Scan the entries below. List each line with "Publikované".

Saved entries:
* * * *

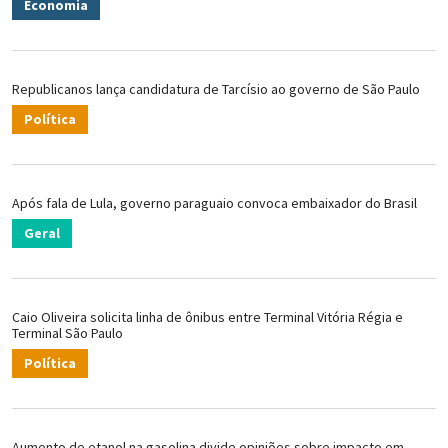
Economia
Republicanos lança candidatura de Tarcísio ao governo de São Paulo
Política
Após fala de Lula, governo paraguaio convoca embaixador do Brasil
Geral
Caio Oliveira solicita linha de ônibus entre Terminal Vitória Régia e
Terminal São Paulo
Política
Aumento de etanol na gasolina divide opiniões sobre impacto em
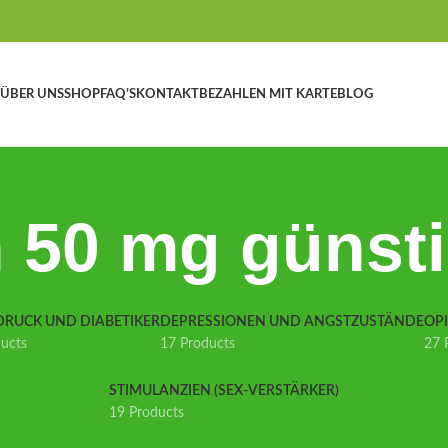
ÜBER UNS
SHOP
FAQ’S
KONTAKT
BEZAHLEN MIT KARTE
BLOG
 50 mg günsti
DRUCK UND DIABETIKER
DEPRESSIONEN UND ANGSTZUSTÄNDE
OP
ducts
17 Products
27 
STIMULANZIEN (SEX-VERSTÄRKER)
19 Products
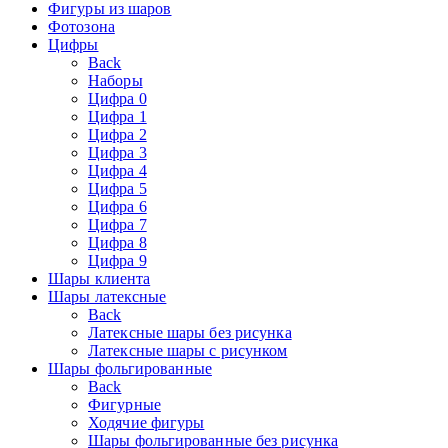
Фигуры из шаров
Фотозона
Цифры
Back
Наборы
Цифра 0
Цифра 1
Цифра 2
Цифра 3
Цифра 4
Цифра 5
Цифра 6
Цифра 7
Цифра 8
Цифра 9
Шары клиента
Шары латексные
Back
Латексные шары без рисунка
Латексные шары с рисунком
Шары фольгированные
Back
Фигурные
Ходячие фигуры
Шары фольгированные без рисунка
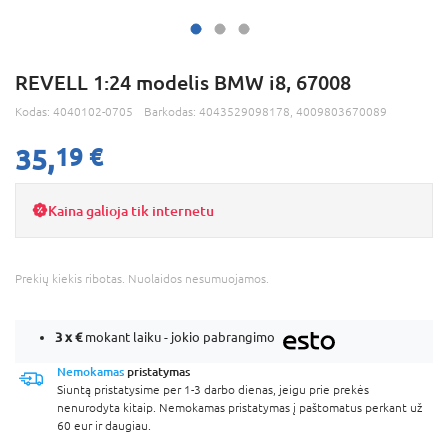
REVELL 1:24 modelis BMW i8, 67008
Kodas:
4040102-0705
Barkodas:
4043529098178, 4009803670089
35,
19 €
Kaina galioja tik internetu
Prekių kiekis ribotas. Nuolaidos nesumuojamos.
3 x
€
mokant laiku - jokio pabrangimo
Nemokamas
pristatymas
Siuntą pristatysime per 1-3 darbo dienas, jeigu prie prekės
nenurodyta kitaip. Nemokamas pristatymas į paštomatus perkant už
60 eur ir daugiau.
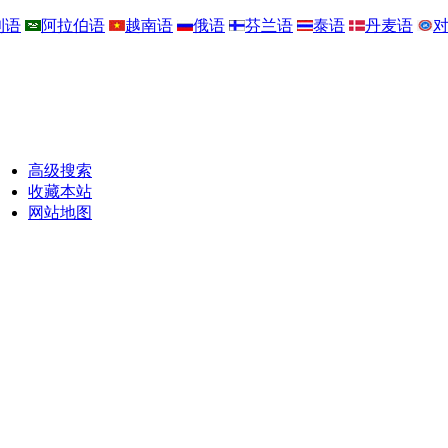
利语
阿拉伯语
越南语
俄语
芬兰语
泰语
丹麦语
高级搜索
收藏本站
网站地图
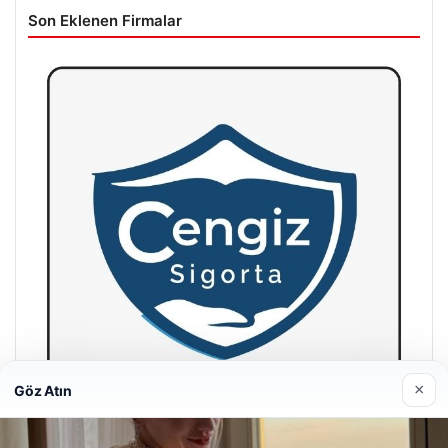
Son Eklenen Firmalar
×
Göz Atın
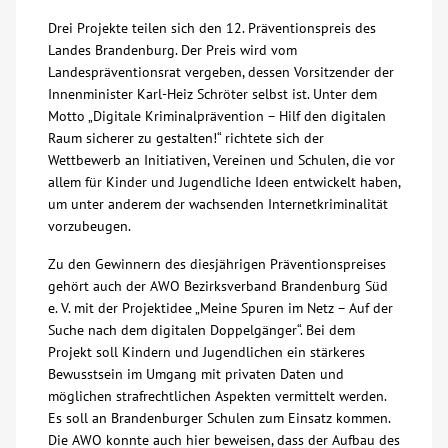
Drei Projekte teilen sich den 12. Präventionspreis des
Über uns
Landes Brandenburg. Der Preis wird vom
Landespräventionsrat vergeben, dessen Vorsitzender der
Veranstaltungen
Innenminister Karl-Heiz Schröter selbst ist. Unter dem
Motto „Digitale Kriminalprävention – Hilf den digitalen
Raum sicherer zu gestalten!“ richtete sich der
Spenden
Wettbewerb an Initiativen, Vereinen und Schulen, die vor
allem für Kinder und Jugendliche Ideen entwickelt haben,
um unter anderem der wachsenden Internetkriminalität
Mitmachen
vorzubeugen.
Karriere
Zu den Gewinnern des diesjährigen Präventionspreises
gehört auch der AWO Bezirksverband Brandenburg Süd
e. V. mit der Projektidee „Meine Spuren im Netz – Auf der
Ausbildung
Suche nach dem digitalen Doppelgänger“. Bei dem
Projekt soll Kindern und Jugendlichen ein stärkeres
Bewusstsein im Umgang mit privaten Daten und
Glossar
möglichen strafrechtlichen Aspekten vermittelt werden.
Es soll an Brandenburger Schulen zum Einsatz kommen.
Suche
Die AWO konnte auch hier beweisen, dass der Aufbau des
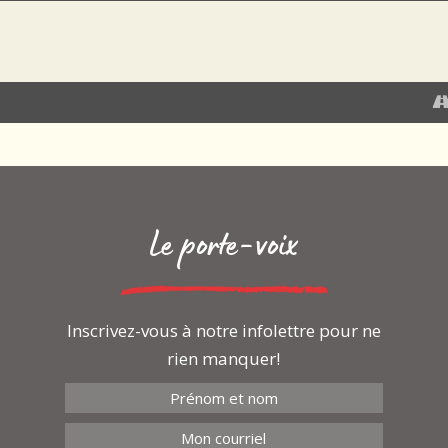
ons:
.com
Le porte-voix
Inscrivez-vous à notre infolettre pour ne
rien manquer!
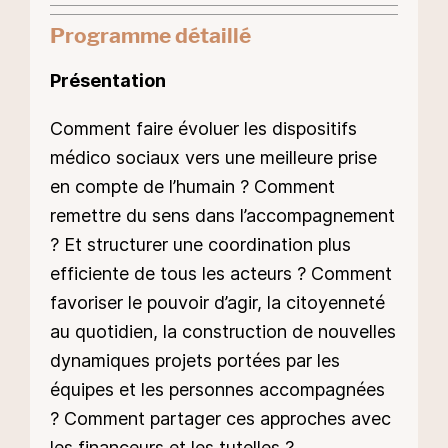
Programme détaillé
Présentation
Comment faire évoluer les dispositifs
médico sociaux vers une meilleure prise
en compte de l’humain ? Comment
remettre du sens dans l’accompagnement
? Et structurer une coordination plus
efficiente de tous les acteurs ? Comment
favoriser le pouvoir d’agir, la citoyenneté
au quotidien, la construction de nouvelles
dynamiques projets portées par les
équipes et les personnes accompagnées
? Comment partager ces approches avec
les financeurs et les tutelles ?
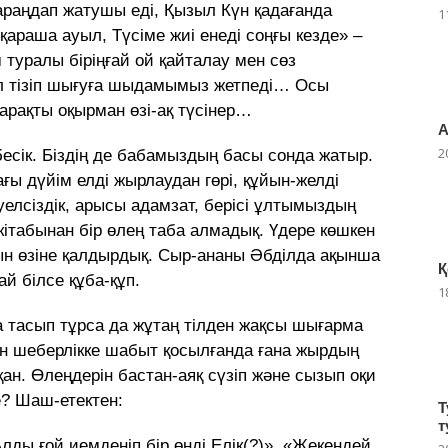
араңдап жатушы еді, Қызыл Күн қадағанда
1
араша ауыл, Түсіме жиі енеді соңғы кезде» –
туралы біріңғай ой қайталау мен сөз
ел тізіп шығуға шыдамымыз жетпеді… Осы
 қарақты оқырман өзі-ақ түсінер…
А
2
бесік. Біздің де бабамыздың басы сонда жатыр.
ы дүйім елді жырлаудан гөрі, құйын-желді
уелсіздік, арысы адамзат, берісі ұлтымыздың
кітабынан бір өлең таба алмадық. Үдере көшкен
н өзіне қалдырдық. Сыр-ананы Әбділда ақынша
Қ
ай білсе құба-құп.
1
а тасып тұрса да жұтаң тілден жақсы шығарма
ен шеберлікке шабыт қосылғанда ғана жырдың
ан. Өлеңдерін бастан-аяқ сүзіп және сызып оқи
? Шаш-етектен:
Т
т
лды ғой иемденіп бір өңді Елік(?)». «Жекендей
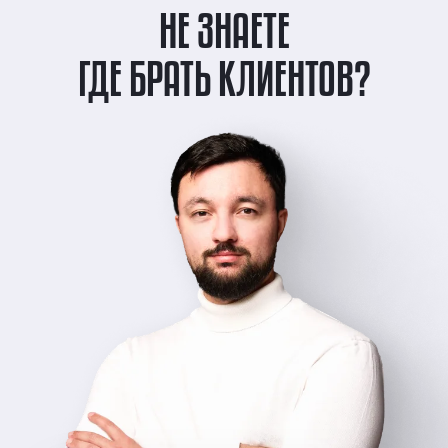
НЕ ЗНАЕТЕ
ГДЕ БРАТЬ КЛИЕНТОВ?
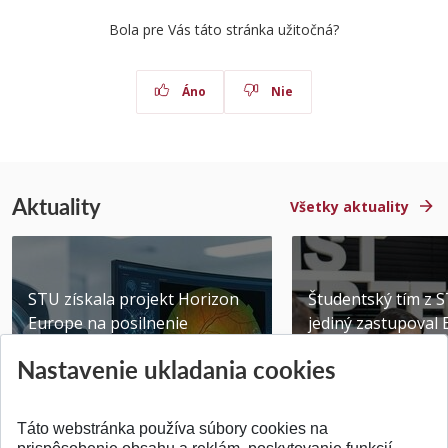
Bola pre Vás táto stránka užitočná?
Áno
Nie
Aktuality
Všetky aktuality
STU získala projekt Horizon
Študentský tím z 
Europe na posilnenie
jediný zastupoval 
výskumu AI v oftalmol...
Južnej Kórei
Nastavenie ukladania cookies
Publikované 31.07.2026
Publikované 27.07.20
Táto webstránka používa súbory cookies na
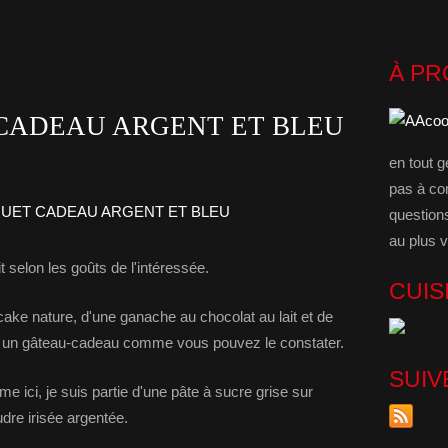
À P
CADEAU ARGENT ET BLEU
en tout g
pas à co
question
au plus v
it selon les goûts de l'intéressée.
CUIS
ake nature, d'une ganache au chocolat au lait et de
c un gâteau-cadeau comme vous pouvez le constater.
SUIV
 ici, je suis partie d'une pâte à sucre grise sur
udre irisée argentée.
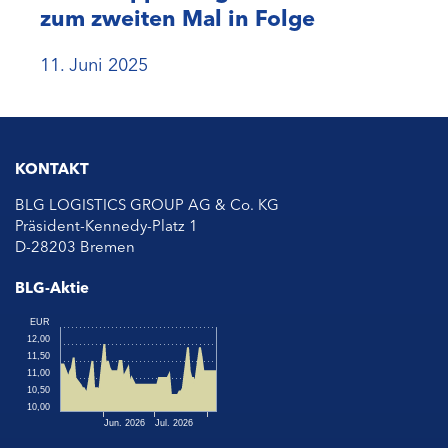
zum zweiten Mal in Folge
11. Juni 2025
KONTAKT
BLG LOGISTICS GROUP AG & Co. KG
Präsident-Kennedy-Platz 1
D-28203 Bremen
BLG-Aktie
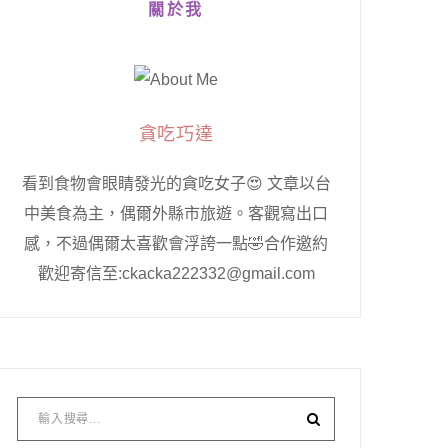
關於我
貪吃巧達
看到食物會眼睛發光的貪吃女子😍 文章以台
中美食為主，偶爾外縣市旅遊。客觀寫出口
感，不過偶爾太喜歡會浮誇一點🤣合作邀約
歡迎寄信至:ckacka222332@gmail.com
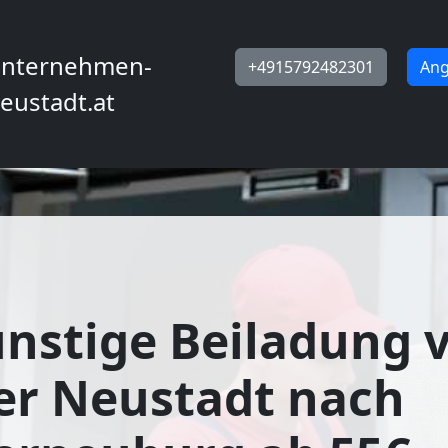
nternehmen-
+4915792482301
Ang
eustadt.at
nstige Beiladung 
er Neustadt nach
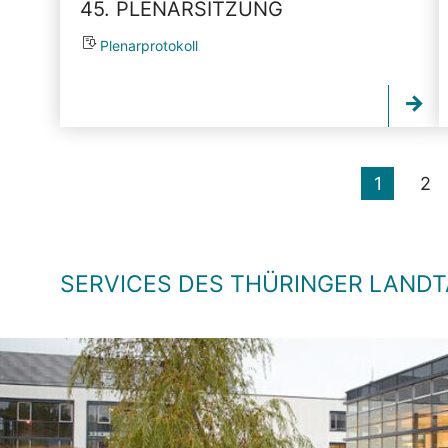
45. PLENARSITZUNG
Plenarprotokoll
1
2
SERVICES DES THÜRINGER LAND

* * * *

◆ Response to this task
Publikované 31.07.2026
Publikované 27.07.20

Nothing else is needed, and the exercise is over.